There are many women involved in the missions. The majority of the committees are women: fighters, workers, those who give everything for the nation. Thank God; if it were just the men, where would we be?
Do you think the revolutionary process is continuing?
Yes, I think so. But what is missing in this are people who understand how to make the [social] transformation. The people are convinced of socialism, but they don’t know how to apply it. There are many people involved with all their heart, who love the [revolutionary] process and love the president. They are good people, but they don’t know how to make the transformation. The president doesn’t yet have the personnel with the political and mental ability to generate this change that the people deserve.
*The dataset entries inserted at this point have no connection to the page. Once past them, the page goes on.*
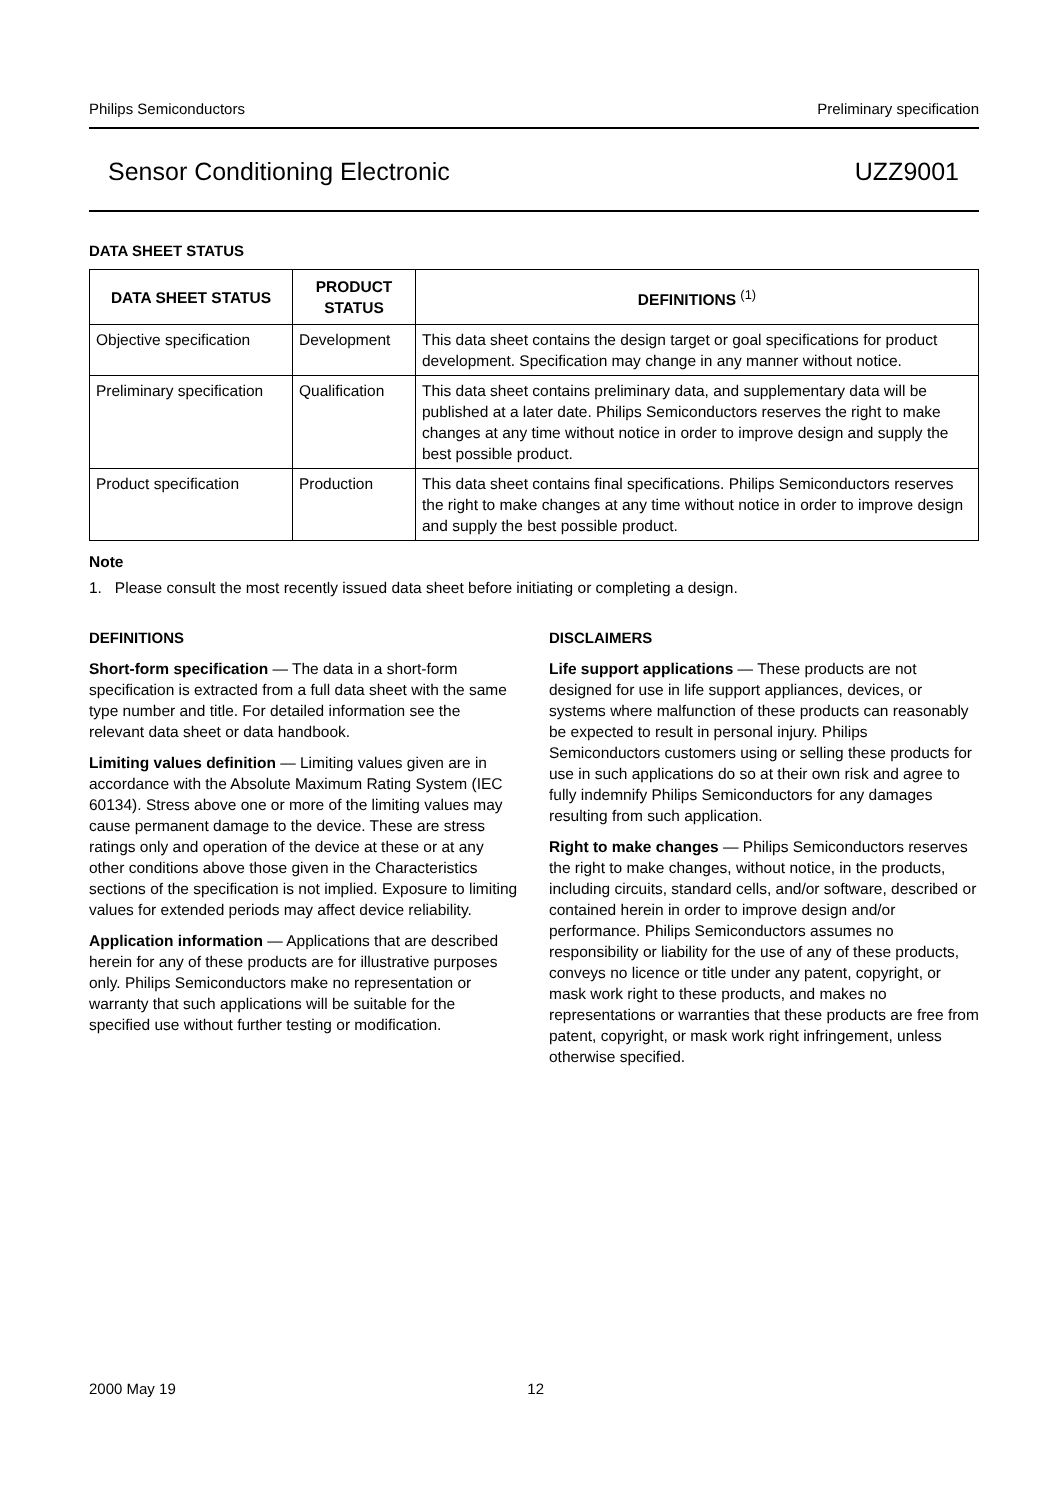Philips Semiconductors Preliminary specification
Sensor Conditioning Electronic UZZ9001
DATA SHEET STATUS
| DATA SHEET STATUS | PRODUCT STATUS | DEFINITIONS <sup>(1)</sup> |
| --- | --- | --- |
| Objective specification | Development | This data sheet contains the design target or goal specifications for product development. Specification may change in any manner without notice. |
| Preliminary specification | Qualification | This data sheet contains preliminary data, and supplementary data will be published at a later date. Philips Semiconductors reserves the right to make changes at any time without notice in order to improve design and supply the best possible product. |
| Product specification | Production | This data sheet contains final specifications. Philips Semiconductors reserves the right to make changes at any time without notice in order to improve design and supply the best possible product. |
Note
1. Please consult the most recently issued data sheet before initiating or completing a design.
DEFINITIONS
Short-form specification — The data in a short-form specification is extracted from a full data sheet with the same type number and title. For detailed information see the relevant data sheet or data handbook.
Limiting values definition — Limiting values given are in accordance with the Absolute Maximum Rating System (IEC 60134). Stress above one or more of the limiting values may cause permanent damage to the device. These are stress ratings only and operation of the device at these or at any other conditions above those given in the Characteristics sections of the specification is not implied. Exposure to limiting values for extended periods may affect device reliability.
Application information — Applications that are described herein for any of these products are for illustrative purposes only. Philips Semiconductors make no representation or warranty that such applications will be suitable for the specified use without further testing or modification.
DISCLAIMERS
Life support applications — These products are not designed for use in life support appliances, devices, or systems where malfunction of these products can reasonably be expected to result in personal injury. Philips Semiconductors customers using or selling these products for use in such applications do so at their own risk and agree to fully indemnify Philips Semiconductors for any damages resulting from such application.
Right to make changes — Philips Semiconductors reserves the right to make changes, without notice, in the products, including circuits, standard cells, and/or software, described or contained herein in order to improve design and/or performance. Philips Semiconductors assumes no responsibility or liability for the use of any of these products, conveys no licence or title under any patent, copyright, or mask work right to these products, and makes no representations or warranties that these products are free from patent, copyright, or mask work right infringement, unless otherwise specified.
2000 May 19 12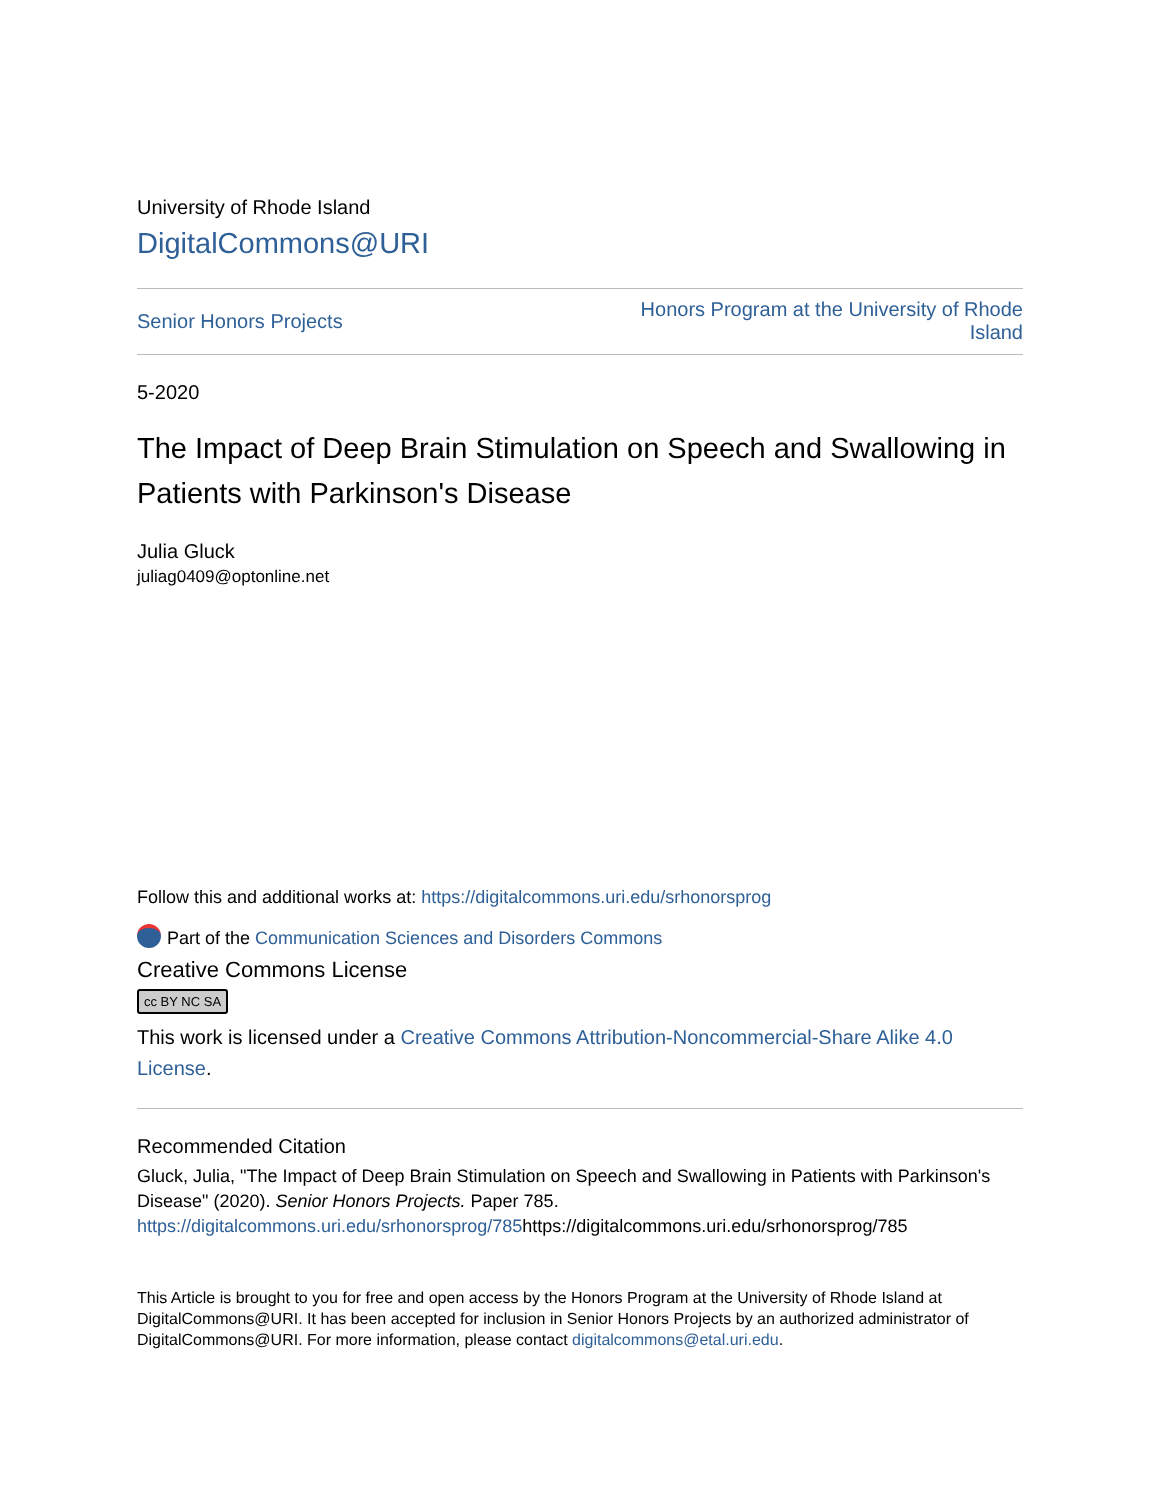University of Rhode Island
DigitalCommons@URI
Senior Honors Projects Honors Program at the University of Rhode Island
5-2020
The Impact of Deep Brain Stimulation on Speech and Swallowing in Patients with Parkinson's Disease
Julia Gluck
juliag0409@optonline.net
Follow this and additional works at: https://digitalcommons.uri.edu/srhonorsprog
Part of the Communication Sciences and Disorders Commons
Creative Commons License
cc BY NC SA
This work is licensed under a Creative Commons Attribution-Noncommercial-Share Alike 4.0 License.
Recommended Citation
Gluck, Julia, "The Impact of Deep Brain Stimulation on Speech and Swallowing in Patients with Parkinson's Disease" (2020). Senior Honors Projects. Paper 785.
https://digitalcommons.uri.edu/srhonorsprog/785https://digitalcommons.uri.edu/srhonorsprog/785
This Article is brought to you for free and open access by the Honors Program at the University of Rhode Island at DigitalCommons@URI. It has been accepted for inclusion in Senior Honors Projects by an authorized administrator of DigitalCommons@URI. For more information, please contact digitalcommons@etal.uri.edu.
The people are moving very slowly compared to the president. For example, there are thousands of community councils in Venezuela, but people still don’t understand what their function is, what the vision is. Now the government is reforming the law to improve it, but people are now even more confused. They are difficult concepts.
There are also bad people in the government, people who use the institutions of the state to benefit personally [rather than] fulfil their responsibilities to the people. People do confront the situation, but it’s very slow. People organise to get rid of a corrupt person, but then they put in someone else who does worse things because our people don’t have the ideological formation, the political and academic preparation, to take on these tasks.
That’s why the president keeps insisting so much on training and education. We must arm ourselves to take on this task with people committed to the process. We have to have a clear vision of what is socialism, and when and how are we going to construct it. Because at present many of those who are taking on these jobs are from the right wing and it doesn’t matter to them that they are damaging the president and the process. If things are badly done, it’s better for them.
Then there is the other problem of people who think, “I am the activist. I can do it” and exclude others who could help get things done. They organise, but they don’t teach someone else to carry on the work. They may give people the power of decision-making, but they don’t give them the key to do things and don’t let the control escape from their hands because they think only they can do it in the best way.
The people have to learn to speak up, but it’s tough because there is so much confrontation. We have to understand it is not confrontation, but transformation.
We Venezuelans are really good at criticism, from children upwards. The problem is to make constructive criticism, although we have to accept both constructive and destructive criticism to know where the failure is and how can we improve it.
I was put in charge of a food storage facility and people thought when I arrived at the job that I was going to solve everything, but it’s not like that. I am not able to solve anything; only all of us together can solve it, and it’s a slow process.
There are people who do make constructive criticism and they can solve many problems. They convince the others, they encourage others, so that things change. It has to be a team of workers, it cannot be just a boss.
What is the next step in the revolution?
We need real education. We have to look for a transformation of human beings, of ourselves, for our ideas to mature, to grow up as a person. To change, we have to change inside. It is a long, slow process. I understand that alone, I am not able to do it.
As women, we have to take a pro-active role in the social transformation. If we leave it to the men only, we will have a failure.
[Coral Wynter is an activist with the Australia-Venezuela Solidarity Network.]